Instructions for the task →
Using the data below, print exactly the line with "color: #be185d ->", the line with "on letting this", and every line between them, but none of the pictures.

Material for this exercise →
◇ ◇ ◇ ◇

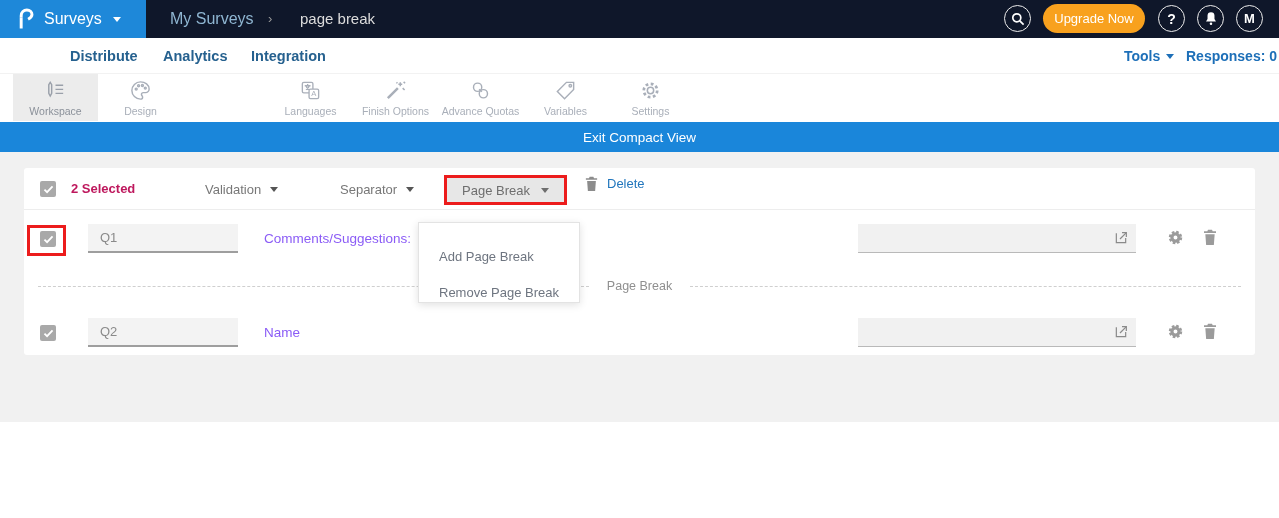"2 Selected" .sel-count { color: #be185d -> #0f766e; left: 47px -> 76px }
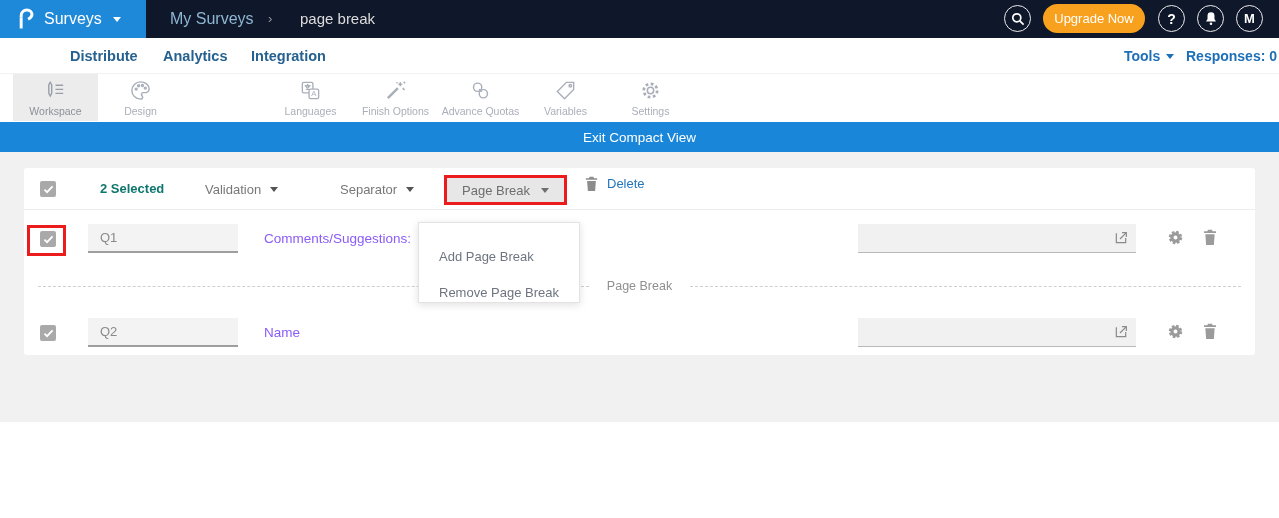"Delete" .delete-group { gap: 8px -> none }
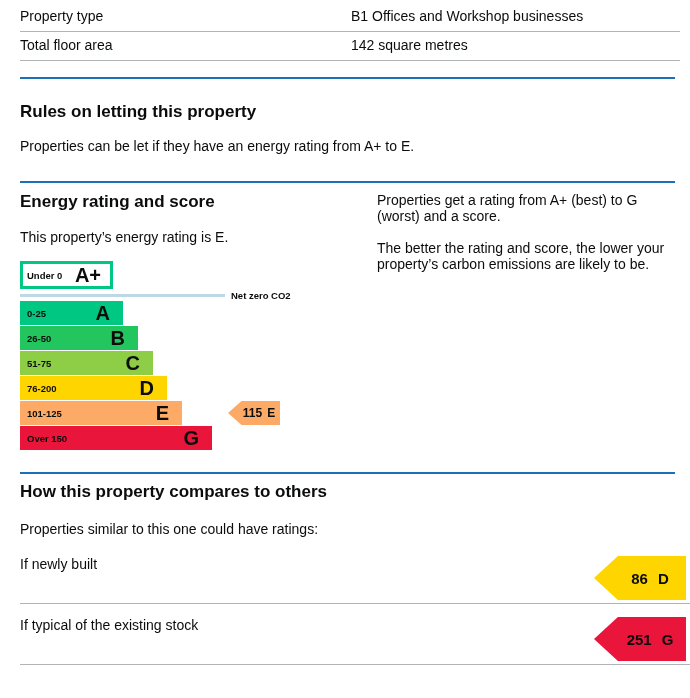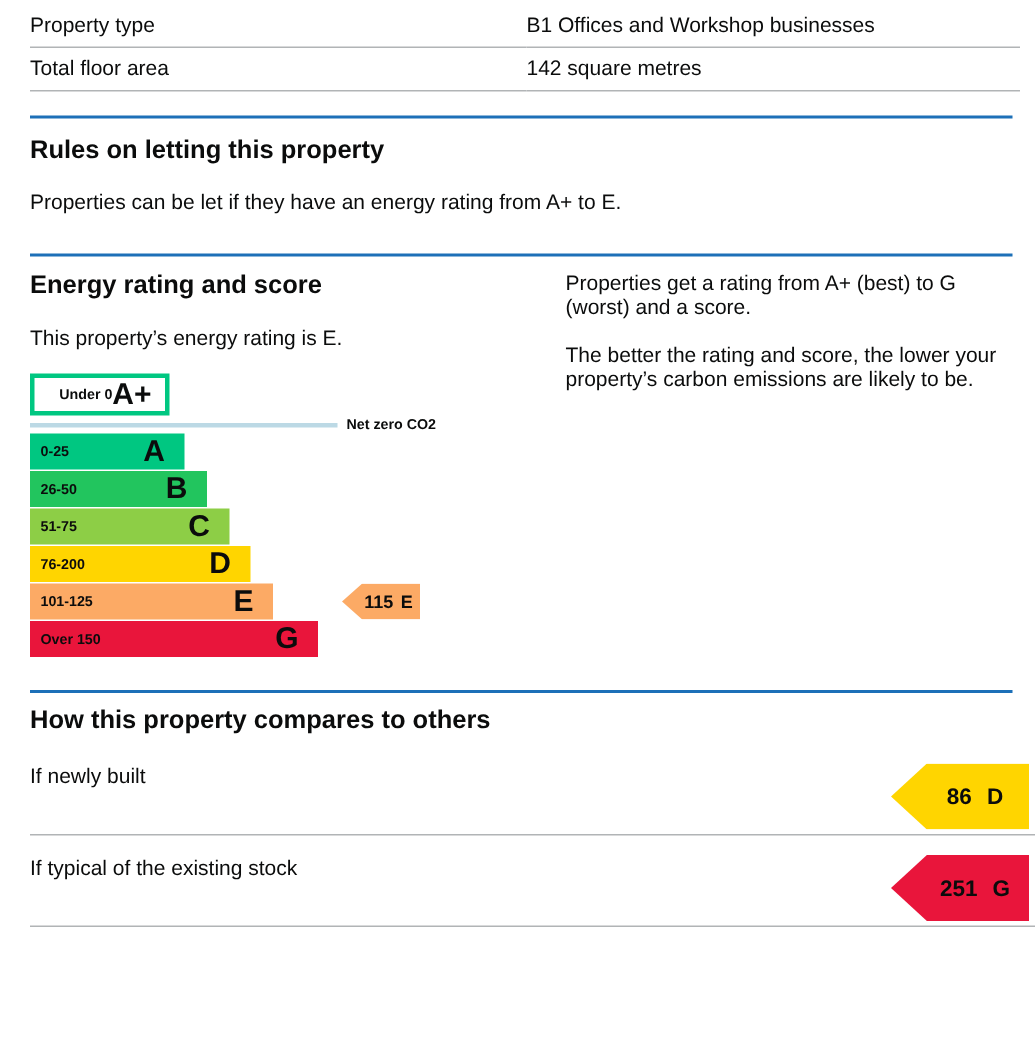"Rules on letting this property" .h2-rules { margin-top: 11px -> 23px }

◇ ◇ ◇ ◇

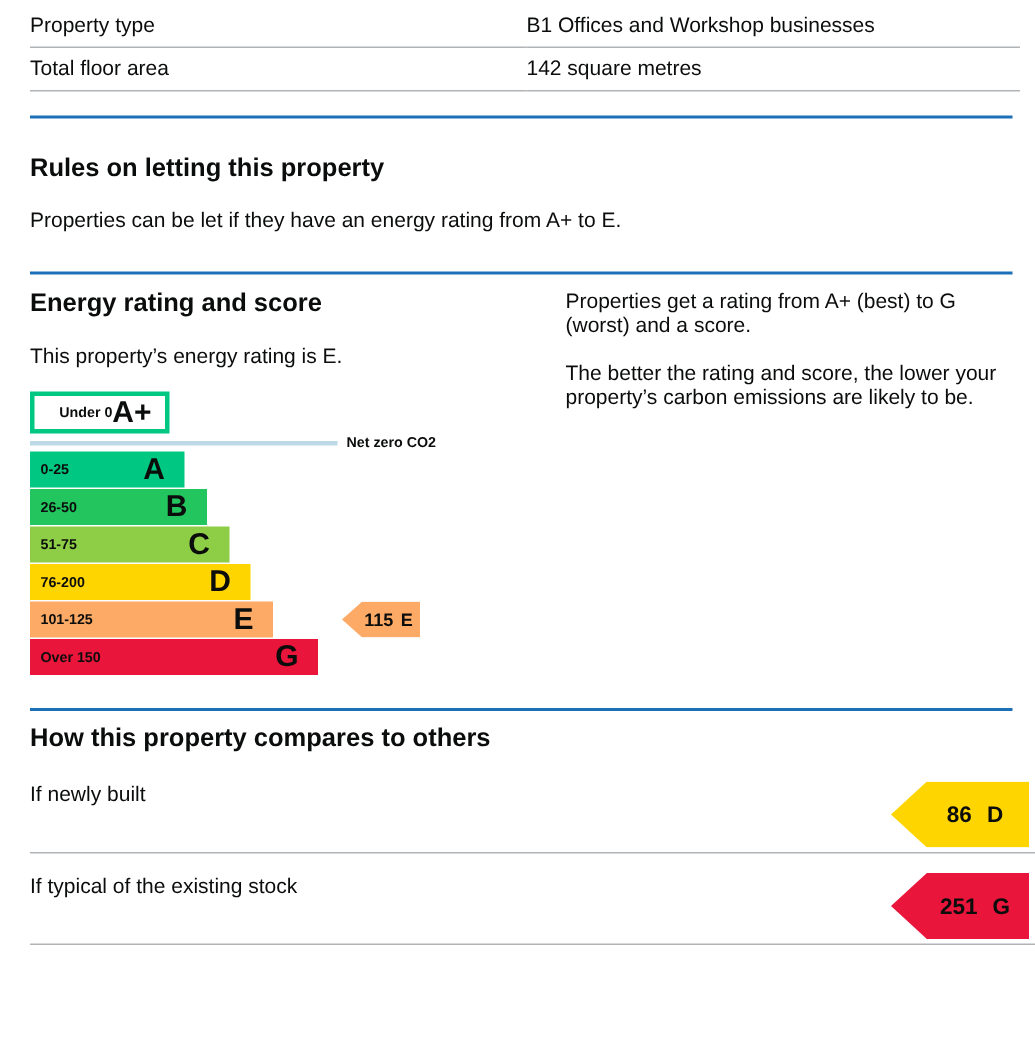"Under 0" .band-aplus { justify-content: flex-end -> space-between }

◇ ◇ ◇ ◇

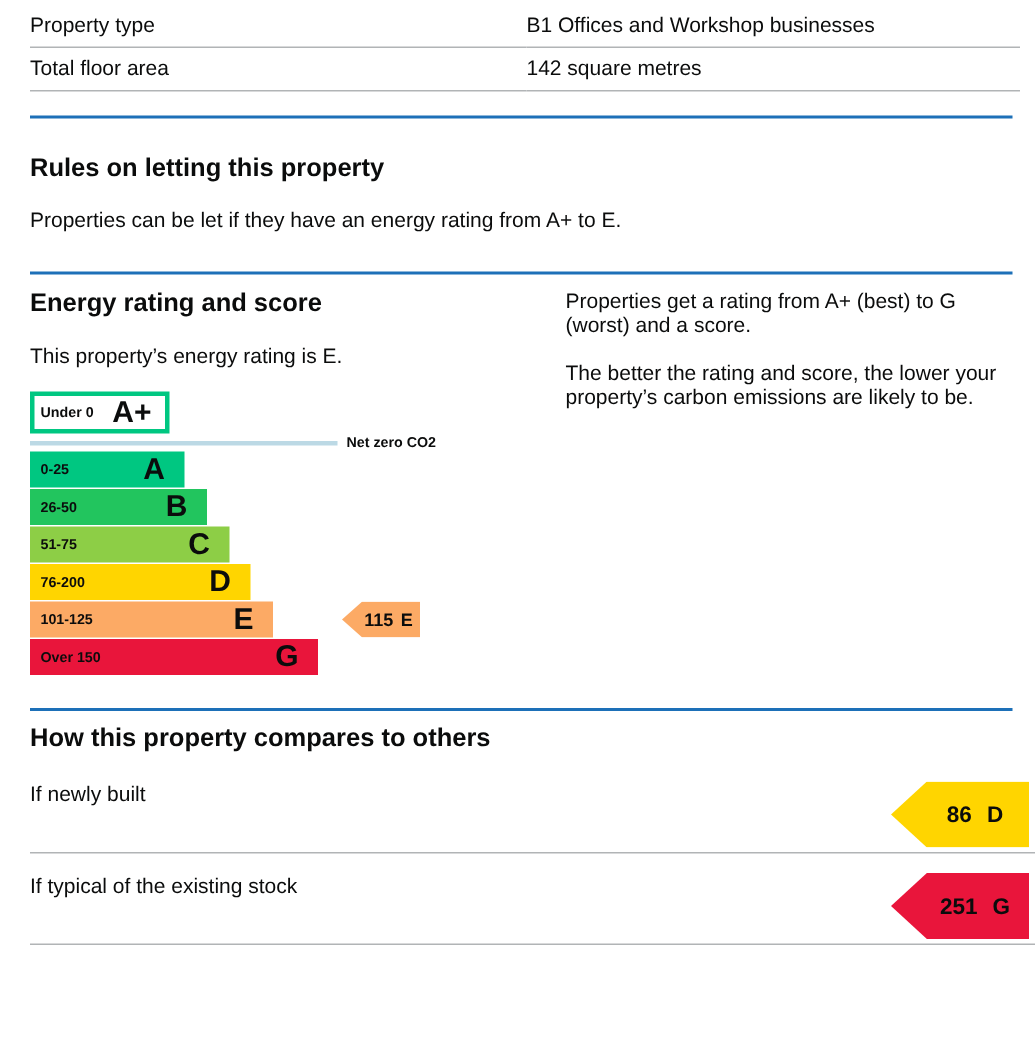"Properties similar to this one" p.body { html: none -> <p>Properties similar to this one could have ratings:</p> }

◇ ◇ ◇ ◇

Solution to this task →
"2 Selected" .sel-count { color: #be185d -> #0f766e; left: 47px -> 76px }
"Delete" .delete-group { gap: 8px -> none }
"Rules on letting this property" .h2-rules { margin-top: 11px -> 23px }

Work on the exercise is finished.